Problem to work on -
Repeat the records exactly as given. Do not include the pictures.

==== Given records

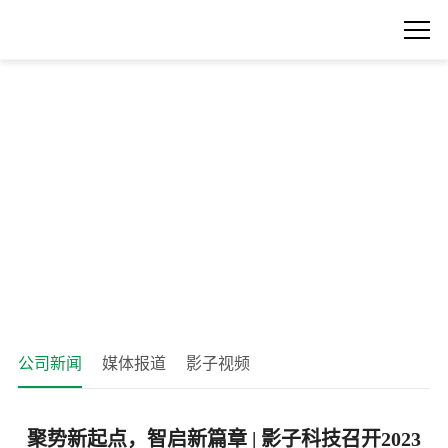
公司新闻
媒体报道
影子视频
聚势新起点，智启新篇章 | 影子科技召开2023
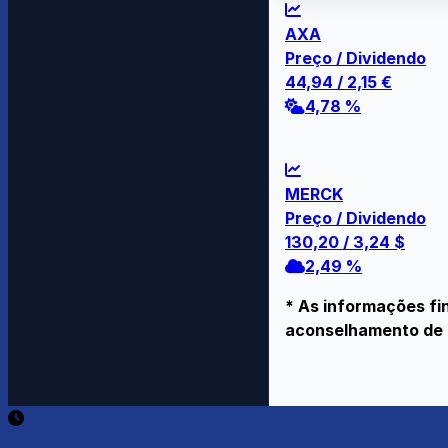
AXA
Preço / Dividendo
44,94
/
2,15
€
4,78 %
MERCK
Preço / Dividendo
130,20
/
3,24
$
2,49 %
* As informações fi
aconselhamento de 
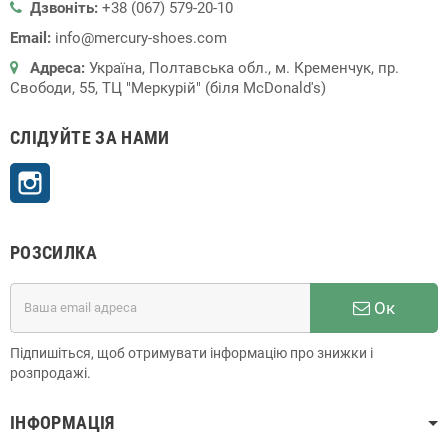
Дзвоніть:
+38 (067) 579-20-10
Email:
info@mercury-shoes.com
Адреса:
Україна, Полтавська обл., м. Кременчук, пр.
Свободи, 55, ТЦ "Меркурій" (біля McDonald's)
СЛІДУЙТЕ ЗА НАМИ
Instagram
РОЗСИЛКА
Ок
Підпишіться, щоб отримувати інформацію про знижки і
розпродажі.
ІНФОРМАЦІЯ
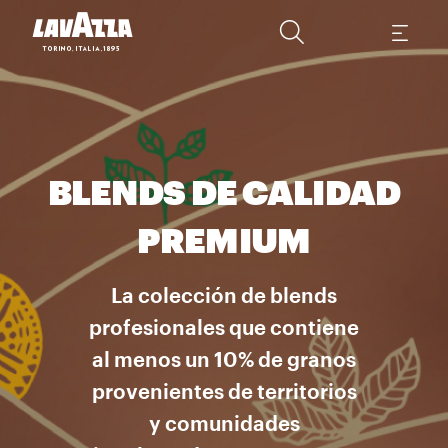
BLENDS DE CALIDAD
PREMIUM
La colección de blends
profesionales que contiene
al menos un 10% de granos
provenientes de territorios
y comunidades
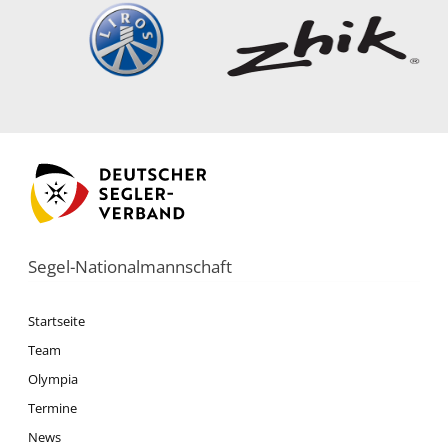
Segel-Nationalmannschaft
Startseite
Team
Olympia
Termine
News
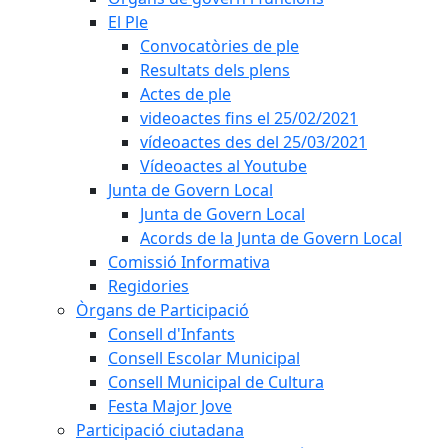
El Ple
Convocatòries de ple
Resultats dels plens
Actes de ple
videoactes fins el 25/02/2021
vídeoactes des del 25/03/2021
Vídeoactes al Youtube
Junta de Govern Local
Junta de Govern Local
Acords de la Junta de Govern Local
Comissió Informativa
Regidories
Òrgans de Participació
Consell d'Infants
Consell Escolar Municipal
Consell Municipal de Cultura
Festa Major Jove
Participació ciutadana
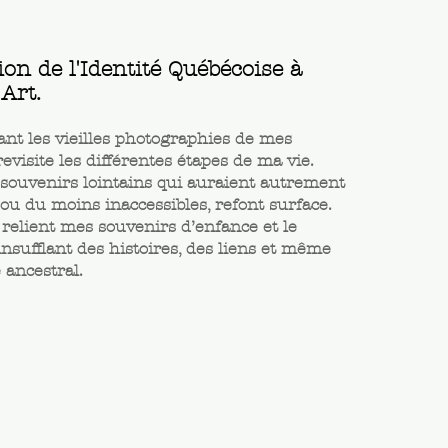
ion de l'Identité Québécoise à
'Art.
nt les vieilles photographies de mes
revisite les différentes étapes de ma vie.
 souvenirs lointains qui auraient autrement
 ou du moins inaccessibles, refont surface.
relient mes souvenirs d’enfance et le
insufflant des histoires, des liens et même
 ancestral.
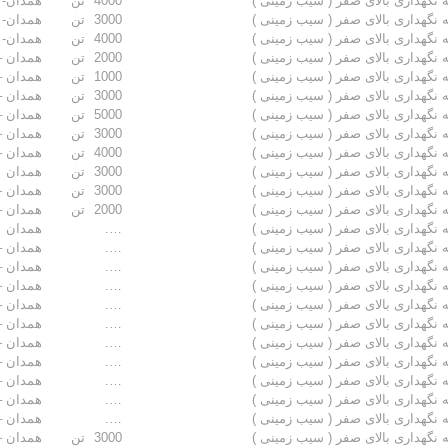
 نگهداری بالای صفر ( سیب زمینی )
4000
تن
همدان- ب
 نگهداری بالای صفر ( سیب زمینی )
3000
تن
همدان- ب
 نگهداری بالای صفر ( سیب زمینی )
4000
تن
همدان- ب
 نگهداری بالای صفر ( سیب زمینی )
2000
تن
همدان – 
 نگهداری بالای صفر ( سیب زمینی )
1000
تن
همدان –
 نگهداری بالای صفر ( سیب زمینی )
3000
تن
همدان –
 نگهداری بالای صفر ( سیب زمینی )
5000
تن
همدان –
 نگهداری بالای صفر ( سیب زمینی )
3000
تن
همدان – 
 نگهداری بالای صفر ( سیب زمینی )
4000
تن
همدان – 
 نگهداری بالای صفر ( سیب زمینی )
3000
تن
همدان
 نگهداری بالای صفر ( سیب زمینی )
3000
تن
همدان – 
 نگهداری بالای صفر ( سیب زمینی )
2000
تن
همدان – 
 نگهداری بالای صفر ( سیب زمینی )
….
همدان
 نگهداری بالای صفر ( سیب زمینی )
….
همدان – 
 نگهداری بالای صفر ( سیب زمینی )
….
همدان – 
 نگهداری بالای صفر ( سیب زمینی )
….
همدان – 
 نگهداری بالای صفر ( سیب زمینی )
….
همدان – 
 نگهداری بالای صفر ( سیب زمینی )
….
همدان – 
 نگهداری بالای صفر ( سیب زمینی )
….
همدان – 
 نگهداری بالای صفر ( سیب زمینی )
….
همدان – 
 نگهداری بالای صفر ( سیب زمینی )
….
همدان –
 نگهداری بالای صفر ( سیب زمینی )
….
همدان – 
 نگهداری بالای صفر ( سیب زمینی )
….
همدان – 
 نگهداری بالای صفر ( سیب زمینی )
3000
تن
همدان – 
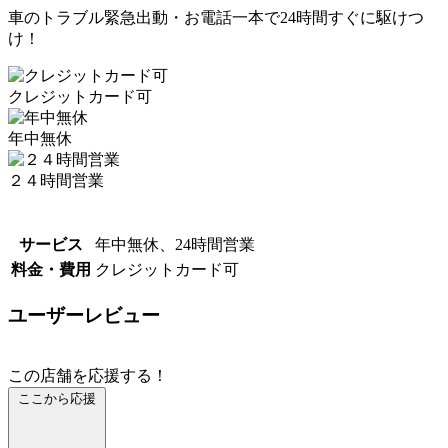
車のトラブル緊急出動・お電話一本で24時間すぐに駆けつ
け！
クレジットカード可
年中無休
２４時間営業
サービス
年中無休、24時間営業
料金・費用
クレジットカード可
ユーザーレビュー
この店舗を応援する！
ここから応援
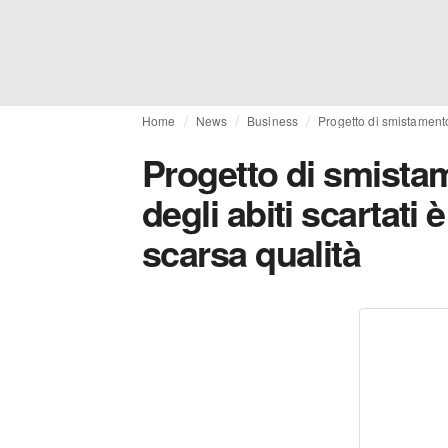
Home
News
Business
Progetto di smistamento:
Progetto di smista
degli abiti scartati 
scarsa qualità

========

Exercise output -
公司新闻
媒体报道
影子视频
聚势新起点，智启新篇章 | 影子科技召开2023
AXA
Preço / Dividendo
44,94
/
2,15
€
4,78 %
MERCK
Preço / Dividendo
130,20
/
3,24
$
2,49 %
* As informações fi
aconselhamento de 
Дзвоніть:
+38 (067) 579-20-10
Email:
info@mercury-shoes.com
Адреса:
Україна, Полтавська обл., м. Кременчук, пр.
Свободи, 55, ТЦ "Меркурій" (біля McDonald's)
СЛІДУЙТЕ ЗА НАМИ
Instagram
РОЗСИЛКА
Ок
Підпишіться, щоб отримувати інформацію про знижки і
розпродажі.
ІНФОРМАЦІЯ
BLENDS DE CALIDAD
PREMIUM
La colección de blends
profesionales que contiene
al menos un 10% de granos
provenientes de territorios
y comunidades
Segel-Nationalmannschaft
Startseite
Team
Olympia
Termine
News
El Ple
Convocatòries de ple
Resultats dels plens
Actes de ple
videoactes fins el 25/02/2021
vídeoactes des del 25/03/2021
Vídeoactes al Youtube
Junta de Govern Local
Junta de Govern Local
Acords de la Junta de Govern Local
Comissió Informativa
Regidories
Òrgans de Participació
Consell d'Infants
Consell Escolar Municipal
Consell Municipal de Cultura
Festa Major Jove
Participació ciutadana
ion de l'Identité Québécoise à
'Art.
nt les vieilles photographies de mes
revisite les différentes étapes de ma vie.
 souvenirs lointains qui auraient autrement
 ou du moins inaccessibles, refont surface.
relient mes souvenirs d’enfance et le
insufflant des histoires, des liens et même
 ancestral.
 نگهداری بالای صفر ( سیب زمینی )
4000
تن
همدان- ب
 نگهداری بالای صفر ( سیب زمینی )
3000
تن
همدان- ب
 نگهداری بالای صفر ( سیب زمینی )
4000
تن
همدان- ب
 نگهداری بالای صفر ( سیب زمینی )
2000
تن
همدان – 
 نگهداری بالای صفر ( سیب زمینی )
1000
تن
همدان –
 نگهداری بالای صفر ( سیب زمینی )
3000
تن
همدان –
 نگهداری بالای صفر ( سیب زمینی )
5000
تن
همدان –
 نگهداری بالای صفر ( سیب زمینی )
3000
تن
همدان – 
 نگهداری بالای صفر ( سیب زمینی )
4000
تن
همدان – 
 نگهداری بالای صفر ( سیب زمینی )
3000
تن
همدان
 نگهداری بالای صفر ( سیب زمینی )
3000
تن
همدان – 
 نگهداری بالای صفر ( سیب زمینی )
2000
تن
همدان – 
 نگهداری بالای صفر ( سیب زمینی )
….
همدان
 نگهداری بالای صفر ( سیب زمینی )
….
همدان – 
 نگهداری بالای صفر ( سیب زمینی )
….
همدان – 
 نگهداری بالای صفر ( سیب زمینی )
….
همدان – 
 نگهداری بالای صفر ( سیب زمینی )
….
همدان – 
 نگهداری بالای صفر ( سیب زمینی )
….
همدان – 
 نگهداری بالای صفر ( سیب زمینی )
….
همدان – 
 نگهداری بالای صفر ( سیب زمینی )
….
همدان – 
 نگهداری بالای صفر ( سیب زمینی )
….
همدان –
 نگهداری بالای صفر ( سیب زمینی )
….
همدان – 
 نگهداری بالای صفر ( سیب زمینی )
….
همدان – 
 نگهداری بالای صفر ( سیب زمینی )
3000
تن
همدان – 
車のトラブル緊急出動・お電話一本で24時間すぐに駆けつ
け！
クレジットカード可
年中無休
２４時間営業
サービス
年中無休、24時間営業
料金・費用
クレジットカード可
ユーザーレビュー
この店舗を応援する！
ここから応援
Home
News
Business
Progetto di smistamento:
Progetto di smista
degli abiti scartati 
scarsa qualità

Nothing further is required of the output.